Give the records again, changing every "break room" to "staff lounge" and leaving everything else as it is.
○ ○ ○ ○ ○
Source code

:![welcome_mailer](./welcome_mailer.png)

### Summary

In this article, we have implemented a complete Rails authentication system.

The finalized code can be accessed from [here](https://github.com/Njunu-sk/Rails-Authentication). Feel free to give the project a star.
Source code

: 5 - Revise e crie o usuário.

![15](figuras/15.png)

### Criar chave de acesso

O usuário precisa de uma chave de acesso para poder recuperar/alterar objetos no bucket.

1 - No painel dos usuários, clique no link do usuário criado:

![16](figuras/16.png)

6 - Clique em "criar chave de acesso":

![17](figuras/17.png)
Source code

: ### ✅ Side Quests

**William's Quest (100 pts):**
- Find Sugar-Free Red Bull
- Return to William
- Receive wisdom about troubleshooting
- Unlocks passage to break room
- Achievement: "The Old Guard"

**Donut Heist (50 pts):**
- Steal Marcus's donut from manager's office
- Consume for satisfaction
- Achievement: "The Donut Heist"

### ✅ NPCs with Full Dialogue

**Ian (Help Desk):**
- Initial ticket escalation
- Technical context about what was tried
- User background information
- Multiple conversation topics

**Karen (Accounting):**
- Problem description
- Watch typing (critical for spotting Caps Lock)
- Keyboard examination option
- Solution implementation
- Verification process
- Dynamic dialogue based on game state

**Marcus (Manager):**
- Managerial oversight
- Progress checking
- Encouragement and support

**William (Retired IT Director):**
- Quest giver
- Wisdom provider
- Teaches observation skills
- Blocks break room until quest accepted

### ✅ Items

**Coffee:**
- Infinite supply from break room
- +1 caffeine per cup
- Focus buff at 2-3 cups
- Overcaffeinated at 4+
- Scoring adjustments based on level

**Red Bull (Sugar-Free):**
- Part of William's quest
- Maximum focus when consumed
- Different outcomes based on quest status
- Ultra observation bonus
○ ○ ○ ○ ○
§ **Answer**
Source code

:![welcome_mailer](./welcome_mailer.png)

### Summary

In this article, we have implemented a complete Rails authentication system.

The finalized code can be accessed from [here](https://github.com/Njunu-sk/Rails-Authentication). Feel free to give the project a star.
Source code

: 5 - Revise e crie o usuário.

![15](figuras/15.png)

### Criar chave de acesso

O usuário precisa de uma chave de acesso para poder recuperar/alterar objetos no bucket.

1 - No painel dos usuários, clique no link do usuário criado:

![16](figuras/16.png)

6 - Clique em "criar chave de acesso":

![17](figuras/17.png)
Source code

: ### ✅ Side Quests

**William's Quest (100 pts):**
- Find Sugar-Free Red Bull
- Return to William
- Receive wisdom about troubleshooting
- Unlocks passage to staff lounge
- Achievement: "The Old Guard"

**Donut Heist (50 pts):**
- Steal Marcus's donut from manager's office
- Consume for satisfaction
- Achievement: "The Donut Heist"

### ✅ NPCs with Full Dialogue

**Ian (Help Desk):**
- Initial ticket escalation
- Technical context about what was tried
- User background information
- Multiple conversation topics

**Karen (Accounting):**
- Problem description
- Watch typing (critical for spotting Caps Lock)
- Keyboard examination option
- Solution implementation
- Verification process
- Dynamic dialogue based on game state

**Marcus (Manager):**
- Managerial oversight
- Progress checking
- Encouragement and support

**William (Retired IT Director):**
- Quest giver
- Wisdom provider
- Teaches observation skills
- Blocks staff lounge until quest accepted

### ✅ Items

**Coffee:**
- Infinite supply from staff lounge
- +1 caffeine per cup
- Focus buff at 2-3 cups
- Overcaffeinated at 4+
- Scoring adjustments based on level

**Red Bull (Sugar-Free):**
- Part of William's quest
- Maximum focus when consumed
- Different outcomes based on quest status
- Ultra observation bonus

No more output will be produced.